Koordinator Divisi Penanganan Pelanggaran Data dan Informasi Bawaslu Kalteng, Nurhalina membenarkan surat pemberitahuan penghentian penanganan dugaan pelanggaran Pilkada tersebut.
“Iya (Surat pemberitahuan penghentian penanganan pelanggaran Pilkada)”, singkatnya saat dikonfirmasi melalui pesan WhatsApp, Kamis 10 Oktober 2024.
Hal ini sesuai dengan surat pemberitahuan status laporan kepada Pelapor, Sukarlan Fachrie Doemas dengan Nomor 104/PP.01.01/KH/10/2024.

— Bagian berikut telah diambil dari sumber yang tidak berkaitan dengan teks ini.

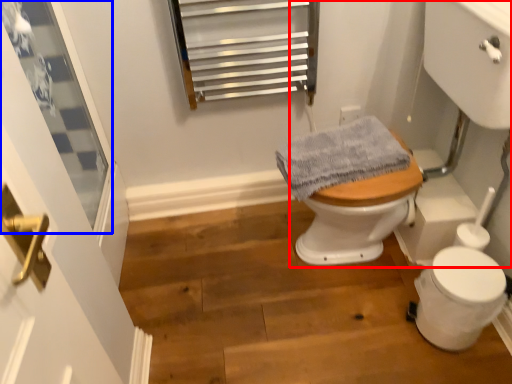
Question: Which point is closer to the camera, sink (highlighted by a red box) or window (highlighted by a blue box)?

Choices:
 (A) sink
 (B) window

Answer: (A)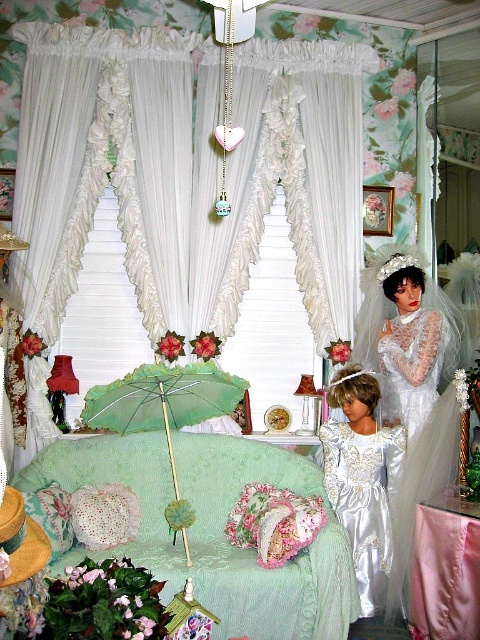
Question: Which of the following is the farthest from the observer?

Choices:
 (A) light green fabric canopy bed at center
 (B) satin/embroidered dress at center
 (C) white sheer curtains at center
 (D) green lace parasol at center

Answer: (C)

Question: Is satin/embroidered dress at center positioned at the back of green lace parasol at center?

Choices:
 (A) yes
 (B) no

Answer: (A)

Question: Estimate the real-world distances between objects in this image. Which object is farther from the light green fabric canopy bed at center?

Choices:
 (A) white sheer curtains at center
 (B) satin lace dress at center
 (C) green lace parasol at center
 (D) satin/embroidered dress at center

Answer: (A)

Question: Observing the image, what is the correct spatial positioning of white sheer curtains at center in reference to satin lace dress at center?

Choices:
 (A) below
 (B) above

Answer: (B)

Question: Which object is the farthest from the light green fabric canopy bed at center?

Choices:
 (A) satin/embroidered dress at center
 (B) white sheer curtains at center

Answer: (B)

Question: Is white sheer curtains at center in front of satin/embroidered dress at center?

Choices:
 (A) no
 (B) yes

Answer: (A)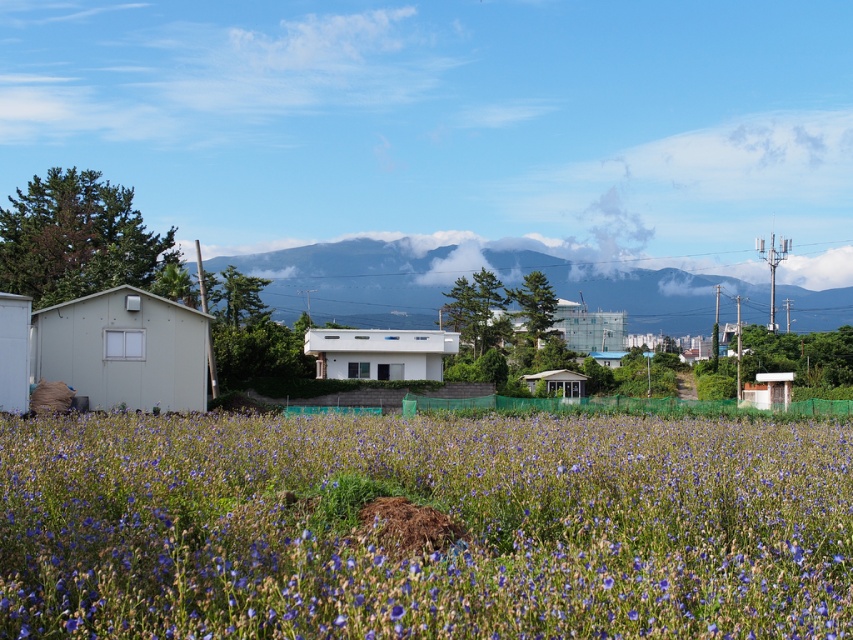
Is blue matte flowers at center thinner than white plastic hut at right?

In fact, blue matte flowers at center might be wider than white plastic hut at right.

Which is behind, point (120, 428) or point (788, 388)?

The point (788, 388) is behind.

Locate an element on the screen. This screenshot has height=640, width=853. blue matte flowers at center is located at coordinates (434, 508).

Find the location of a particular element. This screenshot has width=853, height=640. blue matte flowers at center is located at coordinates (434, 508).

Between white matte hut at left and white matte hut at center, which one has less height?

Standing shorter between the two is white matte hut at left.

Can you confirm if white matte hut at left is shorter than white matte hut at center?

Yes.

This screenshot has height=640, width=853. Describe the element at coordinates (13, 352) in the screenshot. I see `white matte hut at left` at that location.

Find the location of a particular element. white matte hut at left is located at coordinates (13, 352).

How distant is white matte house at center from white plastic hut at right?

white matte house at center and white plastic hut at right are 24.78 meters apart.

Who is higher up, white matte house at center or white plastic hut at right?

white matte house at center

You are a GUI agent. You are given a task and a screenshot of the screen. Output one action in this format:
    pyautogui.click(x=<x>, y=<y>)
    Task: Click on the white matte house at center
    The image size is (853, 640).
    Given the screenshot: What is the action you would take?
    pyautogui.click(x=379, y=353)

“Sehubungan dengan Laporan dugaan Pelanggaran yang Saudara sampaikan kepada Bawaslu Kalteng pada tanggal 2 Oktober 2024 dengan Nomor: 001/PL/PG/Prov/ 21.00/X/2024,” bunyi surat pemberitahuan yang ditandatangani oleh Nurhalina pada Rabu 9 Oktober 2024.
“Maka Bawaslu Kalteng menyampaikan bahwa setelah dilakukan proses Kajian yang ditetapkan dalam Rapat Pleno Anggota Bawaslu Kalteng, menetapkan laporan tidak memenuhi unsur-unsur pelanggaran Pemilihan, ” tambahnya.
Sukarlan Fachrie Doemas melaporkan dugaan pelanggaran pilkada terhadap 14 terlapor yakni, Gubernur Kalteng H. Sugianto Sabran, Wakil Gubernur H. Edy Pratowo, kemudian calon gubernur H. Agustiar Sabran.
Selain itu Rahmat Nasution Hamka, Yansen A. Binti, Fitriadi, Muhammad Reza Prabowo, Eddy Karusman, Rangga Lesmana, H. Aryawan, Vent Christway, Primandanu Febriyan Aziz, M Alfian Mawardi dan Rahmat Hidayat.